Baiklah, selamat malam sebelumnya! Kisah ini merupakan kelanjutan dari artikel Petuah 1 sebelumnya. Masih di emperan musholla yang sederhana, ketika kami menyimak dengan seksama penuturan Pak Jami'in. Cerita yang kali ini merupakan kisah suka-duka Beliau bersama rekan-rekan relawan selama merawat para pasien di Griya Cinta Kasih.
****
Merawat sekitar 200 orang yang sakit jiwa bukanlah perkara mudah. Apalagi dengan fasilitas yang sangat seadanya dan dengan dukungan relawan segelintir orang saja. Modal Beliau hanyalah "Kasih Sayang" yang tulus ikhlas. Mungkin kita bisa membayangkan bagaimana repotnya mengurus satu orang sakit jiwa saja. Apalagi ini yang jumlahnya melebihi 200 orang, termasuk adikku di antara mereka.Tetapi tentu saja, bukan Beliau seorang. Di belakang Beliau ada teman-teman Beliau yang mendukung secara finansial maupun tenaga.
Polah tingkah pasien yang jumlahnya mencapai ratusan ini, cukup membuat para relawan kewalahan. Jengkel, marah & kelucuan mereka mewarnai kehidupan para relawan sehari-hari. Inilah kisah, suka-duka mereka.
****
Ada pasien yang pernah menghilang dan mungkin melarikan diri keluar dari penampungan. Sebenarnya bukan melarikan diri, mungkin keluar berjalan-jalan hingga lupa jalan kembali pulang. Hal ini membuat para relawan khawatir hingga mereka harus mencari sampai berhari-hari. Terkadang ada yang ditemukan di luar kota. Seperti surabaya, Sidoarjo ataupun Mojokerto.
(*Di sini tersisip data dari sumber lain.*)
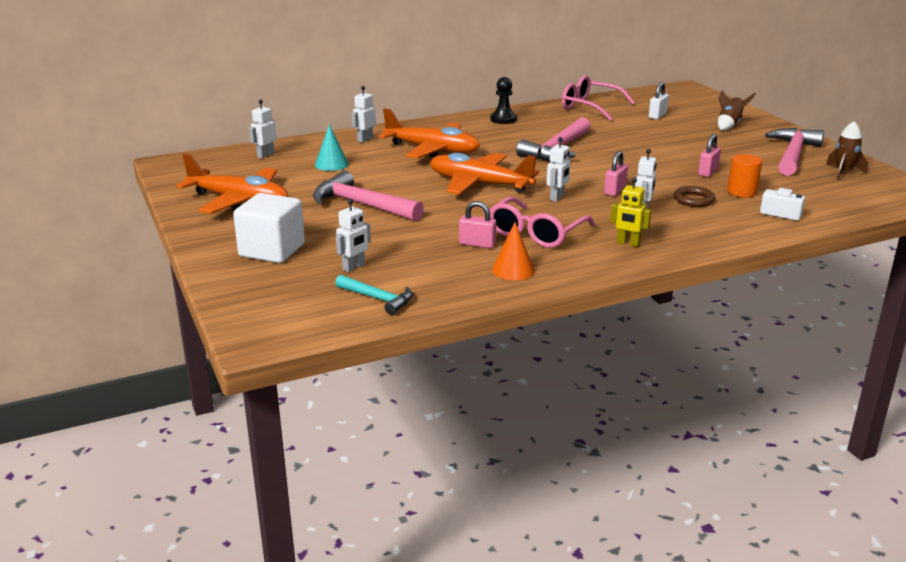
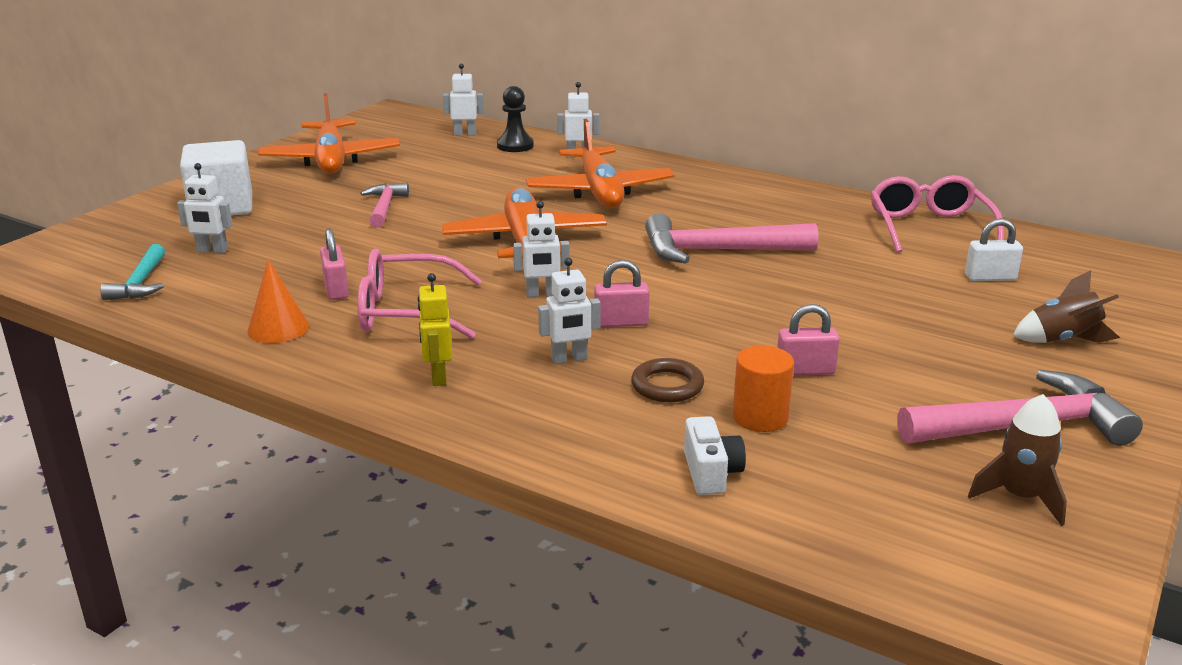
camera: 55 degrees right, 0 degrees up
(331, 164) = (481, 164): turquoise cone -> none
(362, 204) = (385, 207): pink hammer -> pink hammer, size x0.58
(503, 119) = (773, 195): black pawn -> black pawn (515, 146)

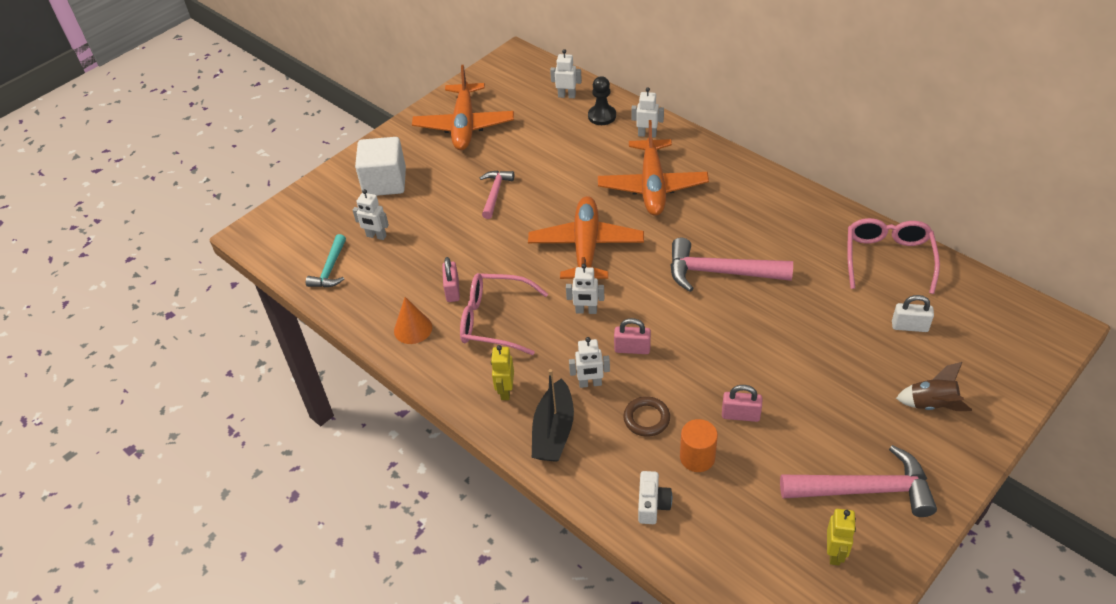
camera: 15 degrees right, 20 degrees up
(526, 410) = (554, 431): none -> black boat
(1019, 497) = (835, 553): brown rocket -> yellow robot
Pernah Suatu ketika ada seorang pasien yang sudah berhari-hari menghilang. Ketika ditemukan pasien tersebut tengah tidur di atas salah satu ranting pohon besar bukan dengan posisi tidur. Akan tetapi sebuah cabang pohon tersebut dijadikan penumpu dagunya, sementara tubuhnya dibiarkan menggantung.
*****
Tingkah pasien yang lain yaitu ketika salah seorang pasien masih berumur sekitar 11 tahun, dia memanjat pohon kares hingga ke pucuk daun sambil berjoget-joget tanpa terjatuh. Ketika diteliti apa yang menjadi latar belakangnya? ternyata kedua orang tuanya tengah mencari "pesugihan", sehingga anaknyalah yang menjadi korbannya atau tumbal akibat perbuatan kedua orang tuanya. Akhirnya keluarga pasien pun diminta supaya bertobat demi kesembuhan anaknya. Maka, sembuhlah pasien tersebut seperti sedia kala.
****
Tidak semua pasien yang berada di sana diakui oleh keluarganya dan dijenguk secara rutin. Jangankan dijenguk rutin, bahkan data tentang alamat pasien pun seringkali seperti sengaja dikacaukan. Pernah suatu ketika ada pasien yang meninggal dunia, jenazah pun diantarkan oleh pengurus Yayasan kepada alamat sang keluarga. Akan tetapi Pak Jami'in bersama relawan yang lain kebingungan karena nomor yang dihubungi selalu menjawab salah sambung. Bukan itu saja, alamat pun ternyata ada dua yaitu Surabaya dan Gresik. Mereka harus berputar-putar dan bertanya kesana kemari untuk mencari alamat pasien. Entah apa yang terpikir di kepala keluarga yang bersangkutan, hingga jenazah sang pasien pun mereka enggan untuk menerimanya. Bagaimana pun dia tetap menjadi bagian keluarga mereka. Hubungan darah tidak bisa diputuskan oleh apapun juga. Sungguh mengenaskan sekali.